One of the many dire consequences of Ice-T's capitulation to the forces of repression is Ice-T's own damaged rep--even if the pressure he caved to was applied by his record company as well as rogue cops. Though Ice-T and Warners may be telling the truth when they deny any label strong-arming, The Wall Street Journal ran a disturbing story on July 23, the day before the meeting with Warners that Ice-T says determined his decision to take "Cop Killer" off Body Count. The Journal reported that the Time Warner board, home to much bigger cheeses than the guys who run the record company, was ready to institute a code of standards designed to sandbag the next "Cop Killer"--standards like those that had already led Time-Warner's Atlantic to reject Vio-Lence's "Torture Tactics" and Time-Warner's Elektra to turn down a Luther Campbell-Motley Crue collaboration. Such talk must have made the mood of that meeting tense at best and threatening at worst. But repwise it doesn't much matter what Warners did. Ice-T's not supposed to back down to anybody--not the cops, not the company, not your mama. And it isn't only his claim to courage that's at risk.
When Ice-T denies charges of incitement to porcicide by referring to the "character" who sings "Cop Killer," he usually neglects to mention that the character is based on himself--the part of himself who told a spy with a portacam during the Rodney King riots that he was hoping police stations would burn. Ignoring the fact that the provocation at hand made police stations a more poetic target than mom-and-pop stores, snickering newscasters eagerly cited this cry of rage as proof of Ice-T's hypocrisy, and we wonder whether nervous progressives will prove much smarter in the end. Because what outsiders are really questioning now is Ice-T's idealism--his commitment to the First Amendment crusade he joined with 1989's The Iceberg: Freedom of Speech . . . Just Watch What You Say.
This would make sense if Ice-T had ever pretended to be an idealist. If anything, though, he's pretended to be a pragmatist, reducing issues to cash terms so he'd look (even) tougher than he was. It's typical that the only hardcore rapper to dis homophobia says of his own rejected antigay prejudices, "That shit wasn't doing me no good," an insight more likely to impress the sexists in the hood than any humanist guilt-tripping ever could. His line on censors has always been that controversy was free publicity. He hated them, but they couldn't touch him. As he may have figured out, however, the belief that capitalism runs solely on balance sheets is the naivete of the hardheaded. Ice-T was defeated by a moral panic that bulldozed the market, powering boycotts and stock selloffs that made no economic sense in themselves, not to mention death threats, not to mention less sensational psychological pressures. Retailers want to be liked, and big-time capitalists almost certainly find that rap is not the kind of commodity that greases wheels on the boardroom circuit.
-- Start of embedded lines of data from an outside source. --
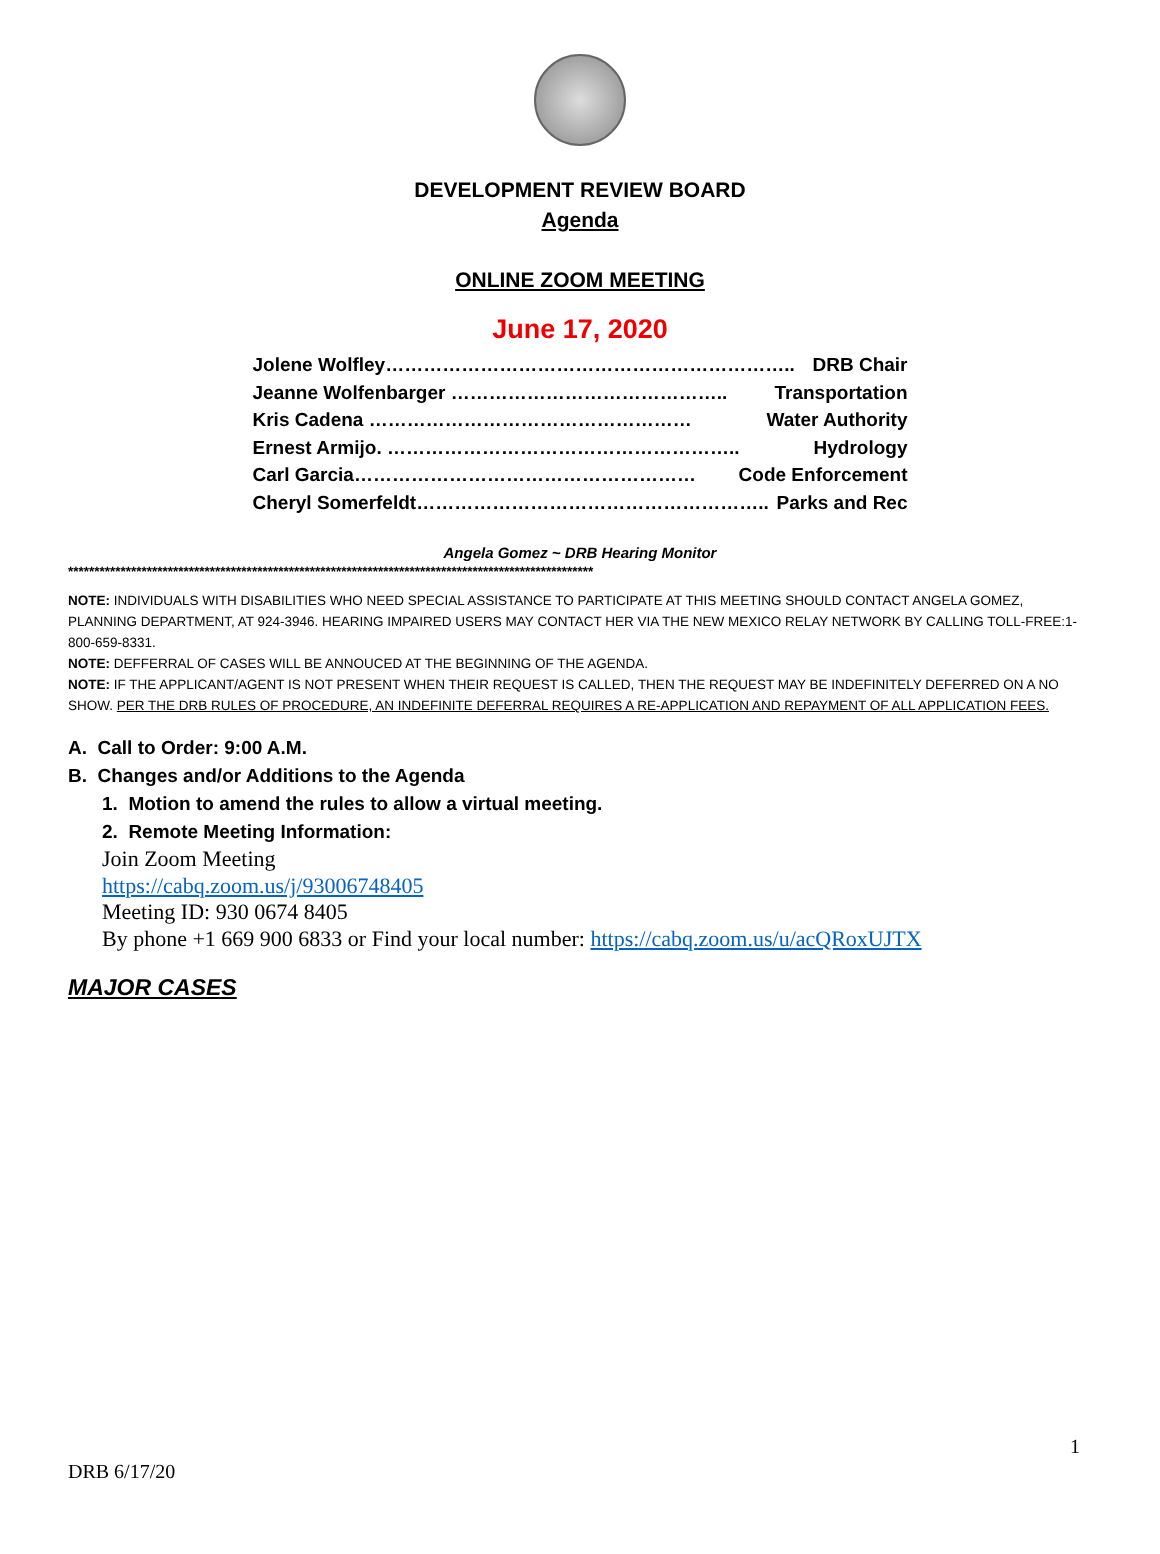DEVELOPMENT REVIEW BOARD
Agenda
ONLINE ZOOM MEETING
June 17, 2020
Jolene Wolfley……………………………………………………….. DRB Chair
Jeanne Wolfenbarger …………………………………….. Transportation
Kris Cadena …………………………………………… Water Authority
Ernest Armijo. ……………………………………………….. Hydrology
Carl Garcia……………………………………………… Code Enforcement
Cheryl Somerfeldt……………………………………………….. Parks and Rec
Angela Gomez ~ DRB Hearing Monitor
****************************************************************************************************
NOTE: INDIVIDUALS WITH DISABILITIES WHO NEED SPECIAL ASSISTANCE TO PARTICIPATE AT THIS MEETING SHOULD CONTACT ANGELA GOMEZ, PLANNING DEPARTMENT, AT 924-3946. HEARING IMPAIRED USERS MAY CONTACT HER VIA THE NEW MEXICO RELAY NETWORK BY CALLING TOLL-FREE:1-800-659-8331.
NOTE: DEFFERRAL OF CASES WILL BE ANNOUCED AT THE BEGINNING OF THE AGENDA.
NOTE: IF THE APPLICANT/AGENT IS NOT PRESENT WHEN THEIR REQUEST IS CALLED, THEN THE REQUEST MAY BE INDEFINITELY DEFERRED ON A NO SHOW. PER THE DRB RULES OF PROCEDURE, AN INDEFINITE DEFERRAL REQUIRES A RE-APPLICATION AND REPAYMENT OF ALL APPLICATION FEES.
A. Call to Order: 9:00 A.M.
B. Changes and/or Additions to the Agenda
1. Motion to amend the rules to allow a virtual meeting.
2. Remote Meeting Information:
Join Zoom Meeting
https://cabq.zoom.us/j/93006748405
Meeting ID: 930 0674 8405
By phone +1 669 900 6833 or Find your local number: https://cabq.zoom.us/u/acQRoxUJTX
MAJOR CASES
1
DRB 6/17/20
We like Ice-T because he isn't an idealist. He's a realist whose political smarts and growth potential are--or were--unmatched in mainstream rap. It would be nice to see him emerge on the other side of this disheartening but no doubt educational spectacle with a program--a more explicit way of telling his portion of the oppressed what's going down and what to do about it. The cops-as-redcoats comparisons in his Rolling Stone interview point in that direction: "We just celebrated the 4th of July, which is really just national Fuck the Police Day. . . . I bet that during the Revolutionary War, there were songs similar to mine." But since he blinked and he knows it, a more realistic hope might simply be that he live it down.
Smelling blood, a specialty of theirs, police groups have declared that Time-Warner won't get off the hook by withdrawing "Cop Killer." They want corporate apologies, a code of standards, anything they can get. Next in line, we're betting, is Tommy Boy, the former dance indie now wholly owned by Time Warner, though it remains independently distributed. The label's New Music Seminar sampler tape, So . . . Boom!, included not one but three songs in which cops are killed--Live Squad's dumb-gangsta "Murderahh!," Paris's politically explicit "Coffee, Donuts & Death," and the Almighty RSO's emotionally taut revenge fantasy "One in the Chamba." Tommy Boy dropped the Almighty RSO after their song stiffed as a single, and also after Boston police fingered the crew as gang-linked (hey, who isn't?). The other two tracks are described as "from the forthcoming album." We shall see.